Jacob - if you go to www.homecheck.co.uk you can enter the postcode of a
property and it will report on various issues such as flood risk, radon,
subsidence etc etc. I entered your postcode at Wellingborough and this was the
report on subsidence, supplied by the British Geological Society:

"There is a low risk of foundation damage to domestic properties from natural
subsidence hazards within the postcode NN8 5ZB.
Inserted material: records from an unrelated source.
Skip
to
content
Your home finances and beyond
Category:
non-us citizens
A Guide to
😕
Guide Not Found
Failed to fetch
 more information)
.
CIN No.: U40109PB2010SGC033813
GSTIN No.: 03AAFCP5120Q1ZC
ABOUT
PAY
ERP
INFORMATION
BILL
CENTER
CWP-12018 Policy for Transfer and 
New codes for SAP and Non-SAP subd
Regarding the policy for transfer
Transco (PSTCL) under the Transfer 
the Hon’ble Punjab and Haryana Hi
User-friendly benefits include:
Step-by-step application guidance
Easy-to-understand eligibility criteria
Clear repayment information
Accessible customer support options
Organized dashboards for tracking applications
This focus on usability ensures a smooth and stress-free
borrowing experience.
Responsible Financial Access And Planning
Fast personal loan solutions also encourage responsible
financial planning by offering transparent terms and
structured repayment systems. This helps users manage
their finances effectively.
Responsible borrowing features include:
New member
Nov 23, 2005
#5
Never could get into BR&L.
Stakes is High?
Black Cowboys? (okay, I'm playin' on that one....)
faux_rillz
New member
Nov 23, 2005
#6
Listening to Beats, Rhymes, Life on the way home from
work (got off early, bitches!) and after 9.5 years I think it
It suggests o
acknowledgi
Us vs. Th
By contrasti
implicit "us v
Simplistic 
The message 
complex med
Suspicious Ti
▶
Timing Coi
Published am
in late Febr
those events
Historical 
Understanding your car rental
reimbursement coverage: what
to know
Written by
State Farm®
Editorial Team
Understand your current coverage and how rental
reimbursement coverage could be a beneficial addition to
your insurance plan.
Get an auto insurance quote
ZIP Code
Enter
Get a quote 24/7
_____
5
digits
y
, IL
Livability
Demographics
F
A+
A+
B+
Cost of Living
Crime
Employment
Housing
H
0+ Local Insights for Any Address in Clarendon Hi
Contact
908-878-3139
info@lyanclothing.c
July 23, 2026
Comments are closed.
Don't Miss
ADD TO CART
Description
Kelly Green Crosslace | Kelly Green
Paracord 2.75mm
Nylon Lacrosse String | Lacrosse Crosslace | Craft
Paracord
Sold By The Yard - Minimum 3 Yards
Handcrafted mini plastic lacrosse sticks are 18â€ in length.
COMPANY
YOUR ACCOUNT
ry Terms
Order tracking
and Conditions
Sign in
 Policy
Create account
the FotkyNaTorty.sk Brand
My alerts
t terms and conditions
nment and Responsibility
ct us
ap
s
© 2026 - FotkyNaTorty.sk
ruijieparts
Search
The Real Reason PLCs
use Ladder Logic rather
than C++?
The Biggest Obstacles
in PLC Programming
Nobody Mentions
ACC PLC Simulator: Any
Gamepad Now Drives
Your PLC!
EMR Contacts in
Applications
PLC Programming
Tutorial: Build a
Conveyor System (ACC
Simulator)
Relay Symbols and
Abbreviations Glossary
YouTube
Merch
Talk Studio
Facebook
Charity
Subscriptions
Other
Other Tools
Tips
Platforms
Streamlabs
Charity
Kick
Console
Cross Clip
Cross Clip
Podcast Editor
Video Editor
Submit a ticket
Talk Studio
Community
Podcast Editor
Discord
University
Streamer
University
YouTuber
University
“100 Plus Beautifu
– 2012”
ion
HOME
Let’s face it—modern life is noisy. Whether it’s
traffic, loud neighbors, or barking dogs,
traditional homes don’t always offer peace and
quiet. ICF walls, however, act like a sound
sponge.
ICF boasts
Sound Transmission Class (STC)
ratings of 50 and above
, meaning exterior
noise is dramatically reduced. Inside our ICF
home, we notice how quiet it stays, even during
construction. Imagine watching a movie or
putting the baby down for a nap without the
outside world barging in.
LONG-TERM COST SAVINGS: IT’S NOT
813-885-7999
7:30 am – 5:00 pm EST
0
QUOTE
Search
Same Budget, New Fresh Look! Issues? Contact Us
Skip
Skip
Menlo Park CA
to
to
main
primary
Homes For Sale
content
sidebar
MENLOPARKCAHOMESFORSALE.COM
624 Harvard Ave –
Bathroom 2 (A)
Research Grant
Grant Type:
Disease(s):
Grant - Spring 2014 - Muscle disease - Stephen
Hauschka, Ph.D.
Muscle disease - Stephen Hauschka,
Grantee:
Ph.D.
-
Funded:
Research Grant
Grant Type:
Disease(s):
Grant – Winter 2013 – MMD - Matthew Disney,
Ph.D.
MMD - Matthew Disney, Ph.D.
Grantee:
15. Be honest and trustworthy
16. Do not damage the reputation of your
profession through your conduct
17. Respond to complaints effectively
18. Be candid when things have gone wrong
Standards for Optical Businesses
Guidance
This assessment takes no account of the type of housing, or of coal or other
forms of mining, or the effects of localised foundation damage from trees or
other vegetation, or from other man-made hazards such as excavations or leaking
drains."

In this sense, they rate "low risk" as one up from "no risk". The second
paragraph means this report is based only on the known soil type, which I think
in this area Lower Lias blue clay. This is rather silly IMO - millions of
houses on clay soils have suffered no subsidence whatsoever - the problem is
very localised - caused mainly by vegetation. And if it's a fairly modern house
(1976 or later) the foundation design will have taken account of the soil type
and any big trees close by.

As someone said, esure are being over-touchy about this.